Let’s go back to a time when the mustaches were rocking and Star Wars just came out. Welcome to 1977 LA. This is The Nice Guys.
The Nice Guys is directed by Shane Black and stars Russell Crowe as Jackson Healy and Ryan Gosling as Holland March. The story follows Jackson Healy as a down-on-his-luck enforcer and his team up with Holland March, dubbed “the world’s worst detective” by his teenage daughter Holly, as they investigate a missing girl. In their search, they discover her disappearance connects to the death of a porn star.
The Nice Guys reminded me of Guardians of the Galaxy, but within the framework of a neo-noir. This is essentially the origin story of a long-lasting partnership, one that Shane Black balances really well. This happens on multiple levels throughout the film. Here we go:
Since its inception, the noir genre is a very dark and gritty genre, focusing on the crimes of a city swathed in low-key lighting. Even as noir has evolved into neo-noirs, these elements have been recirculated. The Nice Guys fits into this category, although rather than keep a straight face, it puts it in a comedic angle. Even with the comedy, it veers away from parody territory. The noir elements remain the star, establishing the plot and tone, like with the voiceover narration introducing both Healy and Marsh in the beginning of the film and the crazy plot twists in seedy 70’s LA. However, the comedic elements spice The Nice Guys, allowing for a play of expectations. When you think they will go towards an expected outcome, they do an about face to great comedic effect.

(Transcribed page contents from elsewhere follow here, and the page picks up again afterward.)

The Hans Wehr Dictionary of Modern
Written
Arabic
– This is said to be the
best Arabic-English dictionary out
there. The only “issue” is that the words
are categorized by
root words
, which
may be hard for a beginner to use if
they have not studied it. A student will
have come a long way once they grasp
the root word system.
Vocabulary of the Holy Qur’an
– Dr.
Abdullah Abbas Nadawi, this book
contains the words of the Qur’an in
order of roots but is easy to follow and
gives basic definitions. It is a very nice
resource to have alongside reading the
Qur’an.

Let’s talk about the acting in this, because it was another great example of balancing. Russell Crowe and Ryan Gosling make a great pair. Crowe is not my favorite actor out there, but this role really fit for him. He played the understated enforcer that compliments well with Gosling’s inept detective. While everyone as of now is talking about Gosling in La La Land (another GREAT performance), I would like to point out how great he is here. His character is very layered, but not in a traumatic way. In fact, his big tragedy can be seen in a comedic light. He’s just a guy who’s trying to be a cool detective but is just struggling so hard with the detective part.
Healy and March are far from the suave, intimidating detectives of the 1970s, like Dirty Harry. Which is why I have to talk about Holland March’s teenage daughter Holly, played by Angourie Rice. Honestly I don’t understand why she isn’t on the posters because she did half the detective work for them. Holly complements Healy and March with her own skills. For example, when the three are investigating at a party, Holly is the only one who appears to gain any salvageable information, while our protagonists are distracted by other events. When the three get together for the climax, they just click together, forming a unique, crimefighting family.
This movie also looked beautiful too. The sets and the costumes were incredible. Some films that choose to be set in the past can be too gaudy, trying to overcompensate. It never felt that way in The Nice Guys. Rather, I felt that the 1970’s backdrop made the film’s world seem more unique and vibrant. It was a character in and of itself, even if it was in the background, it accentuated the story and the characters living in it.
The Nice Guys is criminally underrated, barely making back its budget in the box office. This movie is a treat to watch, both as a comedy and a detective story. I was laughing so much through it. Please Please Please go see this movie. If you are complaining about a lack of original stories in Hollywood, go watch this. If you want to laugh, go see this. It is worth it. I give The Nice Guys an A+.